All eyes on Ananthapuri
If a BJP candidate wins the constituency, it will be written in the history of the constituency with golden letters.
Not may know that Thiruvananthapuram, popularly known as Trivandrum, has another interesting name called ‘Ananthapuri’. The name has its roots on its spiritual connection with the Sree Padmanabhaswamy Temple, located in the heart of the city. The name itself is enough to prove how close the people of Ananthapuri to the Lord of Ananthapuri, ‘Ananthan’ – that is the Lord Vishnu.
Traditionally, the constituency is a stronghold of Congress. Yet, the communist parties, including the CPI and the CPI (M), have significant presence in the constituency.
Actually, it is not what makes the constituency the point of attraction. It is the growth of saffron parties that increase the significance of the constituency.

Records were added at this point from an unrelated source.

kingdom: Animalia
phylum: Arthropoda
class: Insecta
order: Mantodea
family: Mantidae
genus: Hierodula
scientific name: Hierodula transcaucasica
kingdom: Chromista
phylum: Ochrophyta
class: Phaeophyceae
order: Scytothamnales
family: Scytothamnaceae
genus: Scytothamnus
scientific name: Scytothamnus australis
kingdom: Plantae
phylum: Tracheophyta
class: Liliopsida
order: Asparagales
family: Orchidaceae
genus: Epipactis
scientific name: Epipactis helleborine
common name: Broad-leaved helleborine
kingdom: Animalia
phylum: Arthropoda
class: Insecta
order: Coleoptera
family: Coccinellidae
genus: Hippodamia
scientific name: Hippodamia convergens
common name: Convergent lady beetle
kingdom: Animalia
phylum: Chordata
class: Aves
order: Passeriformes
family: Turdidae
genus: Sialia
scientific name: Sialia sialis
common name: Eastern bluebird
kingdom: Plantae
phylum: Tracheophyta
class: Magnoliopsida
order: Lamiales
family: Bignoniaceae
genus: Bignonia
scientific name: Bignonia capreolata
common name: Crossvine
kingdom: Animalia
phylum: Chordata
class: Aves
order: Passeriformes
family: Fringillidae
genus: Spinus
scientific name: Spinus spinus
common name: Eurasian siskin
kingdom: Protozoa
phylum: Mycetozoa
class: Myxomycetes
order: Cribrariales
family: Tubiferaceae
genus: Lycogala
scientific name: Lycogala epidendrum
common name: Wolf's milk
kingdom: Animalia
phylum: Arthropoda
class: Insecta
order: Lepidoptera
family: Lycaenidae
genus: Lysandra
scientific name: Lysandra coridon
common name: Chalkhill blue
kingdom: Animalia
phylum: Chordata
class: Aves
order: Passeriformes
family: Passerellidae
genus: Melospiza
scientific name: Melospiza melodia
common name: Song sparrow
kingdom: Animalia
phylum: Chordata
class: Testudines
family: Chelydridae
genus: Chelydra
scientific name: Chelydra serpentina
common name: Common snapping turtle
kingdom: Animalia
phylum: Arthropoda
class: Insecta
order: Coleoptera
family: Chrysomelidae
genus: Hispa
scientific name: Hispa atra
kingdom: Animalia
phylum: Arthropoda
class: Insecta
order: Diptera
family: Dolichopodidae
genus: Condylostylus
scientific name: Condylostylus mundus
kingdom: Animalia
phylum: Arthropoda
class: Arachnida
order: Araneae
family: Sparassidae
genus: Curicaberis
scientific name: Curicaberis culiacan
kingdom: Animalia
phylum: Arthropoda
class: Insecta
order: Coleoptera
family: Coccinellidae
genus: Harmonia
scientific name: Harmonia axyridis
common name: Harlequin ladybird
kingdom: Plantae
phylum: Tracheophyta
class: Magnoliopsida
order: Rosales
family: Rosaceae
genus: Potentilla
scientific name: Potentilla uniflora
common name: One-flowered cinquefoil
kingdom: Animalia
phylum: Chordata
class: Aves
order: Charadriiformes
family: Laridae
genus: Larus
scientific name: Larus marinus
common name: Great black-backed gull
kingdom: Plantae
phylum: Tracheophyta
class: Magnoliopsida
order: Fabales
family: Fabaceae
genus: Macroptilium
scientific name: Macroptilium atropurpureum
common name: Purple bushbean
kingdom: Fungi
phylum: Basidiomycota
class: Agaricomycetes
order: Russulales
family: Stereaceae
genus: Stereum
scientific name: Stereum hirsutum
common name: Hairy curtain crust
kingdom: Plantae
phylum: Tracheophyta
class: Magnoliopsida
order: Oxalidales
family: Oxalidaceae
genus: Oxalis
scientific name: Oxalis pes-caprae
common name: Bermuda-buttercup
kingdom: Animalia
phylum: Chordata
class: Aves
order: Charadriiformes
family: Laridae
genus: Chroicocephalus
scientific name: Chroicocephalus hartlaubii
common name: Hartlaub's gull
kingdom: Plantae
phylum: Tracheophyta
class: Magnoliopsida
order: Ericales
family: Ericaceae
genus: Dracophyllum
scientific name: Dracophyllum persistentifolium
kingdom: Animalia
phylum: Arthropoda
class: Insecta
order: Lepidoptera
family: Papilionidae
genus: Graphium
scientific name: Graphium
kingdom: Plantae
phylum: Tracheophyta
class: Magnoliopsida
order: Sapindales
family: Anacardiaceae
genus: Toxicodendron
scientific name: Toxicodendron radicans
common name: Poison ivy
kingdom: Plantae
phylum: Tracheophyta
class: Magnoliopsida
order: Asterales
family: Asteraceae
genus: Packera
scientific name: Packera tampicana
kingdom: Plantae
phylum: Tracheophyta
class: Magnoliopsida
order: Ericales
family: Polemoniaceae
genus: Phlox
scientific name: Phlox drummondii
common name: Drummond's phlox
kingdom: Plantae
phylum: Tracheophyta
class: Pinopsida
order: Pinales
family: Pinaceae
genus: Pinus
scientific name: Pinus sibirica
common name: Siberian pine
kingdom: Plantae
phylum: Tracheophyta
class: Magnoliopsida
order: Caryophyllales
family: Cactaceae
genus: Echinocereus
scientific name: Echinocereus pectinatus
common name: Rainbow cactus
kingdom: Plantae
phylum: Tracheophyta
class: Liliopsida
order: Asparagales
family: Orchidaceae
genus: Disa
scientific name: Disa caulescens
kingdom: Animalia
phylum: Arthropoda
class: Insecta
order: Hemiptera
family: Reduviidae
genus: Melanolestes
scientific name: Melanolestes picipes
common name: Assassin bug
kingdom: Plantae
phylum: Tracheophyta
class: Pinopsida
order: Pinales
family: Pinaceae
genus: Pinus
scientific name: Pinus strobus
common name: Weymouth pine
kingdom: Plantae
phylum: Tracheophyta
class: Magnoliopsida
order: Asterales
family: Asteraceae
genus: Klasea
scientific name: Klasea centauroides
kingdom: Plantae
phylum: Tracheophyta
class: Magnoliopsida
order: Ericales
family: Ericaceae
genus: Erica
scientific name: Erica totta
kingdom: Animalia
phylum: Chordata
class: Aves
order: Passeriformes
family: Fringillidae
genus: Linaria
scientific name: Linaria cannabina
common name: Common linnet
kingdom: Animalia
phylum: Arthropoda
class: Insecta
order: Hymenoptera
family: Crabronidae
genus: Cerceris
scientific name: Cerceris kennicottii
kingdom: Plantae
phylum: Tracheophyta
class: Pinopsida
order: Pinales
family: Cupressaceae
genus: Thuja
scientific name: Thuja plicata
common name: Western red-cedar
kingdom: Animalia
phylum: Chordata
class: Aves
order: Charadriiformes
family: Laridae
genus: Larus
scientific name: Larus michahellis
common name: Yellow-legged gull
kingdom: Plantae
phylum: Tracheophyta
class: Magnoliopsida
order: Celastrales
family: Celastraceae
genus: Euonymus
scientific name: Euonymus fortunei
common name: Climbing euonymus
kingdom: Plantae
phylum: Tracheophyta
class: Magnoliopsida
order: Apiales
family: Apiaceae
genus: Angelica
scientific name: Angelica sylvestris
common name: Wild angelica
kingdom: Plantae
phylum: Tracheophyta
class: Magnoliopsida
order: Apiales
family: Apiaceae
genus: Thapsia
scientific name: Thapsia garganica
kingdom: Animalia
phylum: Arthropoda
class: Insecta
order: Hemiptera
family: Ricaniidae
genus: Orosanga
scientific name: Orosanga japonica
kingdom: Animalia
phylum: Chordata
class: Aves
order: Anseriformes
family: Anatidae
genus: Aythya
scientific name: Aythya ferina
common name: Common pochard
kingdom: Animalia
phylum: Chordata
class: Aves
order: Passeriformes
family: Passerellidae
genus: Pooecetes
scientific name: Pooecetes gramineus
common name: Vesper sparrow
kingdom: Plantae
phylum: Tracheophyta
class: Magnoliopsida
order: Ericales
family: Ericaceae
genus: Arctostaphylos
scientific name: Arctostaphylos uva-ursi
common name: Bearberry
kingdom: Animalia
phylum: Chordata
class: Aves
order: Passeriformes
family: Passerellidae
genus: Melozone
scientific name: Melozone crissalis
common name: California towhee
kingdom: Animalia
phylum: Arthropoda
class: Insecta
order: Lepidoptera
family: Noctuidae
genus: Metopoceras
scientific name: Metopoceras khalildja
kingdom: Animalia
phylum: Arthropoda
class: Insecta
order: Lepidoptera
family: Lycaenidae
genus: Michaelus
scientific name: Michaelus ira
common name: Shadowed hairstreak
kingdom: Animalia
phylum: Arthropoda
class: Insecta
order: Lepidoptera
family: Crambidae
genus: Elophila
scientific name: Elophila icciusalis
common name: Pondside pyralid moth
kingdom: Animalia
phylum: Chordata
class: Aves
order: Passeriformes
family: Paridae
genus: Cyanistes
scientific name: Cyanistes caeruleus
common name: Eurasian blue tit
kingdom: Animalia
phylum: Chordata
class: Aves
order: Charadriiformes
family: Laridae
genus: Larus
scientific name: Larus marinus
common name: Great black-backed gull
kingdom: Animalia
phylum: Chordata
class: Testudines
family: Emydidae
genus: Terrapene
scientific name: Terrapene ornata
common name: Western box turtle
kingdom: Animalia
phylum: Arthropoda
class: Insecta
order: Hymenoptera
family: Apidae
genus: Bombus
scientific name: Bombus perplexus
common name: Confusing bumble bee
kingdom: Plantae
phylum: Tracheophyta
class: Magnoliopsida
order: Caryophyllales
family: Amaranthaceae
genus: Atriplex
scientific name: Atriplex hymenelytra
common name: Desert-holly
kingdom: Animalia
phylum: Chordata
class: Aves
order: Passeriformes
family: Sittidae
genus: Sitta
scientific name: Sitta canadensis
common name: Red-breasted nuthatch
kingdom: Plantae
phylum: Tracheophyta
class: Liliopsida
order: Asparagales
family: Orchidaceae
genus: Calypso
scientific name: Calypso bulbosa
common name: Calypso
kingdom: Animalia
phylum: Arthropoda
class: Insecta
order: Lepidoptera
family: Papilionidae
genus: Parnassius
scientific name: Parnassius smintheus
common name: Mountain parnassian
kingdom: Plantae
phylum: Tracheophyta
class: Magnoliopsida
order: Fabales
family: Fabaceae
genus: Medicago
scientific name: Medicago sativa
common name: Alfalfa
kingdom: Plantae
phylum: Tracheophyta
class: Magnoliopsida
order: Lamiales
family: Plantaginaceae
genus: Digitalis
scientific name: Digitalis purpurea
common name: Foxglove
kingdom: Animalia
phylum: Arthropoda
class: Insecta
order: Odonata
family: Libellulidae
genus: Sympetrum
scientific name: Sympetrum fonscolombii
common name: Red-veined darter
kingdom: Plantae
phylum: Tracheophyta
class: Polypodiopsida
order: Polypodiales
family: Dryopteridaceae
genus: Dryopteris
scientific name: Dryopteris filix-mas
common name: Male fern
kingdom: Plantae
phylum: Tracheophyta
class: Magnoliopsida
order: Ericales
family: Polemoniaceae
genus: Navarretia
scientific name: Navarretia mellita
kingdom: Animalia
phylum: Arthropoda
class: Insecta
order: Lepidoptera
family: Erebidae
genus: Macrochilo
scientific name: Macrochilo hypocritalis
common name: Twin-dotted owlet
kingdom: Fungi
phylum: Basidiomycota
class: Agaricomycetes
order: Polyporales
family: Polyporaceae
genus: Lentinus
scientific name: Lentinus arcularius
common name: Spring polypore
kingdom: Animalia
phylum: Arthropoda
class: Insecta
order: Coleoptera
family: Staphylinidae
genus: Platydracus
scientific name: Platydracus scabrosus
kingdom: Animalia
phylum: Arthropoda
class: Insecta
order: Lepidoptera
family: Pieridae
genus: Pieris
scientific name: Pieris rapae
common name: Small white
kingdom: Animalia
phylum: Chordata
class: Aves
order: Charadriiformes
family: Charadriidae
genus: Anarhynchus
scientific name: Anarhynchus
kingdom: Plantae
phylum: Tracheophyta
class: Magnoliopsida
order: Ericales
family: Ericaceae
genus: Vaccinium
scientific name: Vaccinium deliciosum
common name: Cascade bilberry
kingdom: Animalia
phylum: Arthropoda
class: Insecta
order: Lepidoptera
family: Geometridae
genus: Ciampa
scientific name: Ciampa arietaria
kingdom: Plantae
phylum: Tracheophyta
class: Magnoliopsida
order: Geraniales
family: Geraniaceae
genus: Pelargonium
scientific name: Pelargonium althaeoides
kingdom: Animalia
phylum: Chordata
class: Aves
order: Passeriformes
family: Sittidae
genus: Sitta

In the last General Election, the BJP arrived to the position of close second in the constituency. That growth stunned both the leftists and the centrists alike.
Like many other constituencies, the caste and religious equations play a prominent role in this constituency.
In the history of the constituency, not many outside the two prime caste groups have received the chance to represent the constituency.
This time, the prime competition is between Congress candidate Shashi Tharoor, who is a former central minister and is the sitting Member of Parliament from the constituency, and BJP candidate Kummanam Rajasekharan, who is a former Governor and is a former state president of the BJP.
Notably, both the candidates belong to one of the aforesaid caste groups. A prominent organisation represents the caste group is said to be in favour of the BJP candidate. It means that the BJP candidate is likely to win most of the votes of this caste group. To counter this, what the Congress tries is to expand its appear towards the other prominent caste group and all those sectors who are unhappy with the rise of the saffron faction.
The third candidate is actually the deciding factor. It is very crucial how many votes the candidate can secure. The third prominent candidate is CPI leader C Divakaran, the candidate who represents the Left Democratic Front, which include the CPM and CPI.
Both the Congress and the BJP fear the possible leakage from the left front. If such a leakage happens, the winner will be the recipient of that leakage.
Mr Divakaran is a powerful candidate. His candidature means the possibility of leakage from the left camp is not very high.
The people of the constituency are very conservatives, unlike their counterparts in the Northern Kerala from where the majority of the prominent leaders of the prime leftist party hail.
There is a strong feeling among a sector of the conservative south that those who could not understand their traditions and customs have done injustice to them by attempting to distort their beliefs for the sake of the victory of a political party which openly disrespect the idea of traditional belief system.
All recent surveys predict that the BJP candidate has a slight advantage over the others. The survey indicates that the leakages will happen from both the Congress and CPM towards the BJP.
If a BJP candidate wins the constituency, it will be written in the history of the constituency with golden letters. Not any time in the history of the constituency that a saffron leader has ever wristed the seat, though many times in the past the saffron leaders have occupied the close second position.